===== THE DATA =====

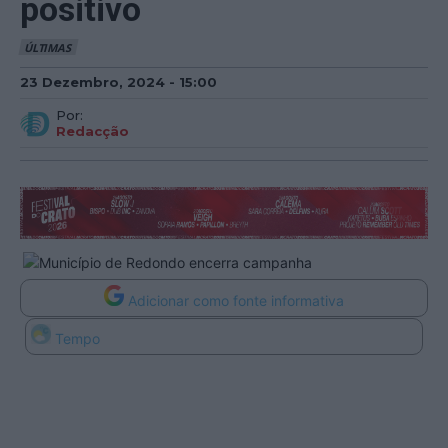
positivo
ÚLTIMAS
23 Dezembro, 2024 - 15:00
Por:
Redacção
Adicionar como fonte informativa
Tempo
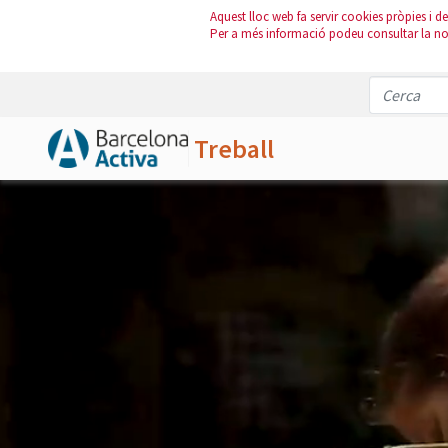
Aquest lloc web fa servir cookies pròpies i de 
Per a més informació podeu consultar la n
Treball
Salta al contingut principal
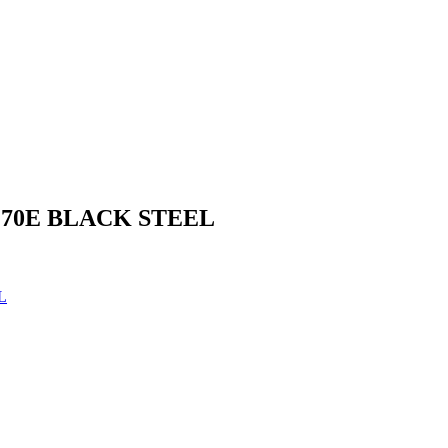
PC 70Е BLACK STEEL
L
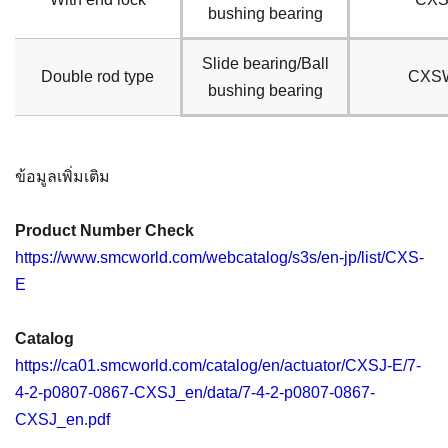
bushing bearing
Slide bearing/Ball
Double rod type
CXS
bushing bearing
ข้อมูลเพิ่มเติม
Product Number Check
https://www.smcworld.com/webcatalog/s3s/en-jp/list/CXS-
E
Catalog
https://ca01.smcworld.com/catalog/en/actuator/CXSJ-E/7-
4-2-p0807-0867-CXSJ_en/data/7-4-2-p0807-0867-
CXSJ_en.pdf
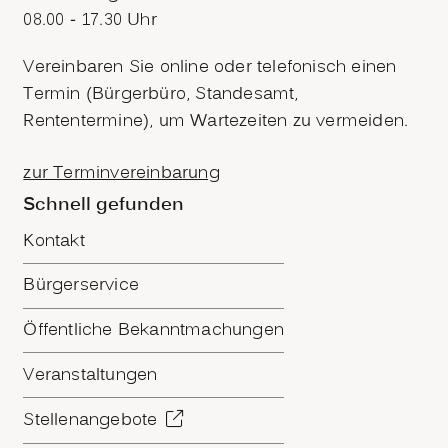
08.00 - 17.30 Uhr
Vereinbaren Sie online oder telefonisch einen
Termin (Bürgerbüro, Standesamt,
Rententermine), um Wartezeiten zu vermeiden.
zur Terminvereinbarung
Schnell gefunden
Kontakt
Bürgerservice
Öffentliche Bekanntmachungen
Veranstaltungen
Stellenangebote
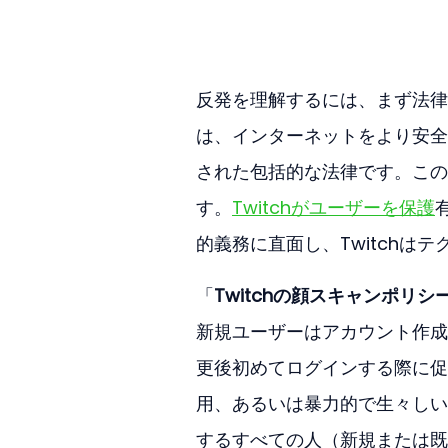
反発を理解するには、まず法律
は、インターネットをより安全
された包括的な法律です。この
す。
Twitchがユーザーを保護
的義務に直面し、Twitchは
「
Twitchの顔スキャンポリシ
新規ユーザーはアカウント作成
更後初めてログインする際に促
用、あるいは暴力的で生々しい
するすべての人（新規または既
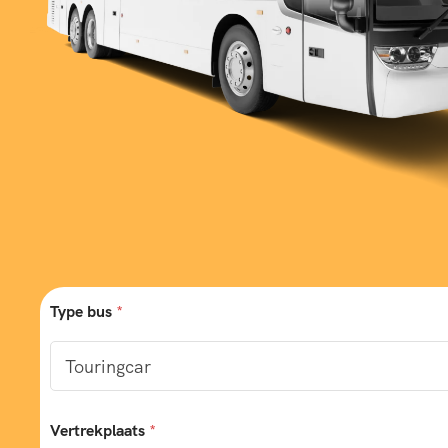
Type bus
*
Vertrekplaats
*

=====

* [BRIEF]:
From the entries above, tally the lines that contain the string "https". Report the total and nothing more.

* [RESPONSE FOR THIS EXERCISE]:
2